→ SUPPLIED RECORDS:
───

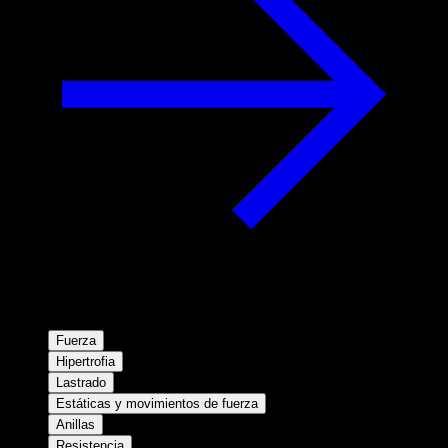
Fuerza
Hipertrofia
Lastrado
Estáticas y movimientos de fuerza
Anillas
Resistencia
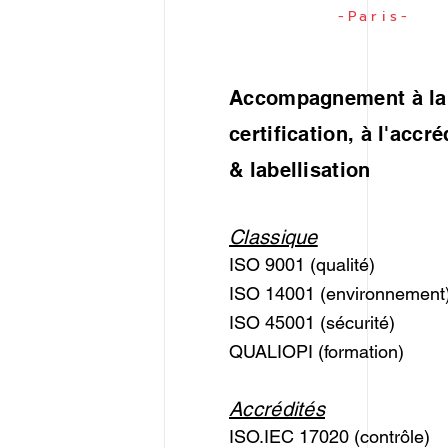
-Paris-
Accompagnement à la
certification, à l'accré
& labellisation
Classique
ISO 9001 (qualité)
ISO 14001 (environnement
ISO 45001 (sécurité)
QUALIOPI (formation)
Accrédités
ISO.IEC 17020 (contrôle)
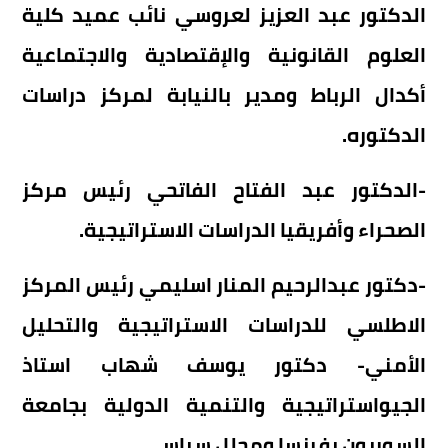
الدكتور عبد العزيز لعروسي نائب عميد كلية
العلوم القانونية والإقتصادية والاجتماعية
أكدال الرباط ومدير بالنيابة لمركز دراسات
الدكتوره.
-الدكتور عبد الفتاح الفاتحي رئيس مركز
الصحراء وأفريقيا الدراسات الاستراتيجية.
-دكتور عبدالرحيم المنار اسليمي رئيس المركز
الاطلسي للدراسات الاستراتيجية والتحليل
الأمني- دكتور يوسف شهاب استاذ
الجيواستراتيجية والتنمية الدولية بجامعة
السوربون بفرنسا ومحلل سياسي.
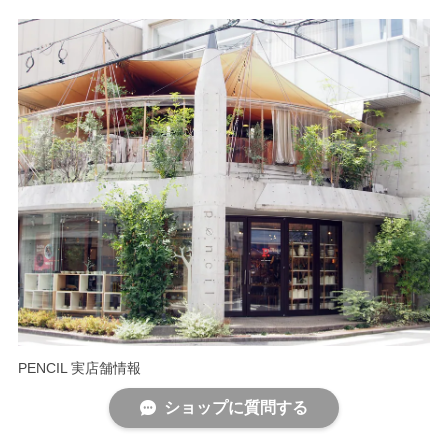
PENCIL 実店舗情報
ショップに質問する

───

→ ACTIVITY: Rewrite all the text in the data above, replacing "Anillas" with "Barras" and changing nothing else. Leave the pictures out.

→ ANSWER FOR THIS EXERCISE:
Fuerza
Hipertrofia
Lastrado
Estáticas y movimientos de fuerza
Barras
Resistencia
-Paris-
Accompagnement à la
certification, à l'accré
& labellisation
Classique
ISO 9001 (qualité)
ISO 14001 (environnement
ISO 45001 (sécurité)
QUALIOPI (formation)
Accrédités
ISO.IEC 17020 (contrôle)
الدكتور عبد العزيز لعروسي نائب عميد كلية
العلوم القانونية والإقتصادية والاجتماعية
أكدال الرباط ومدير بالنيابة لمركز دراسات
الدكتوره.
-الدكتور عبد الفتاح الفاتحي رئيس مركز
الصحراء وأفريقيا الدراسات الاستراتيجية.
-دكتور عبدالرحيم المنار اسليمي رئيس المركز
الاطلسي للدراسات الاستراتيجية والتحليل
الأمني- دكتور يوسف شهاب استاذ
الجيواستراتيجية والتنمية الدولية بجامعة
السوربون بفرنسا ومحلل سياسي.
PENCIL 実店舗情報
ショップに質問する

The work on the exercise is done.